Researchers have found a possible new treatment for a subgroup of schizophrenia patients. The compound pomaglumetad methionil — synthesized after considerable research found that disturbances in the brain’s glutamate pathway could lead to schizophrenia symptoms — was used in a previously inconclusive trial. The authors of the new study, published in Biological Psychiatry, reanalyzed the same data and concluded that the compound could be effective if given to more targeted patients.

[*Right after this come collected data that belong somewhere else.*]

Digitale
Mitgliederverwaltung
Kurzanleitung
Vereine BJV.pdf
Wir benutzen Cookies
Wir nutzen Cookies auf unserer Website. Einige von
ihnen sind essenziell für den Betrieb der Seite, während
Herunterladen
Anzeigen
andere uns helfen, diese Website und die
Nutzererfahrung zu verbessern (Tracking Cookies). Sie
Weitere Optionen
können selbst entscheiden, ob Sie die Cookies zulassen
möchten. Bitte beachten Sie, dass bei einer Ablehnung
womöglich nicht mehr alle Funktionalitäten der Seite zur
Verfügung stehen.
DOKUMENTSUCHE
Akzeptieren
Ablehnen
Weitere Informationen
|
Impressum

The initial trial may have inadvertently chosen subjects who were always going to be unresponsive to treatment because their schizophrenia was not caused by glutamate pathway disturbances. “Receptor selective compounds such as pomaglumetad may target specific sites that mediate disease in some but not all patients,” said Dr. Bruce Kinon of Lundbeck LLC, “Our tentative, though testable, findings may provide direction for the development of personalized treatments for a patient subgroup whose illness is associated with a dysregulation of brain glutamate function.”
The complex pathophysiology associated with schizophrenia makes it difficult to develop new therapies. The author’s of today’s study suggest that future pomaglumetad trials choose subjects from a specific subgroup of the population, ideally patients who have not already been exposed to other antipsychotic medications.
Editor of Biological Psychiatry, Dr. John Krystal added that although pomaglumetad methionil is not effective for all patients, it may be helpful for those who are in the early stage or those without extensive prior treatment with a 2nd-generation antipsychotic or other serotonin-2 receptor antagonist.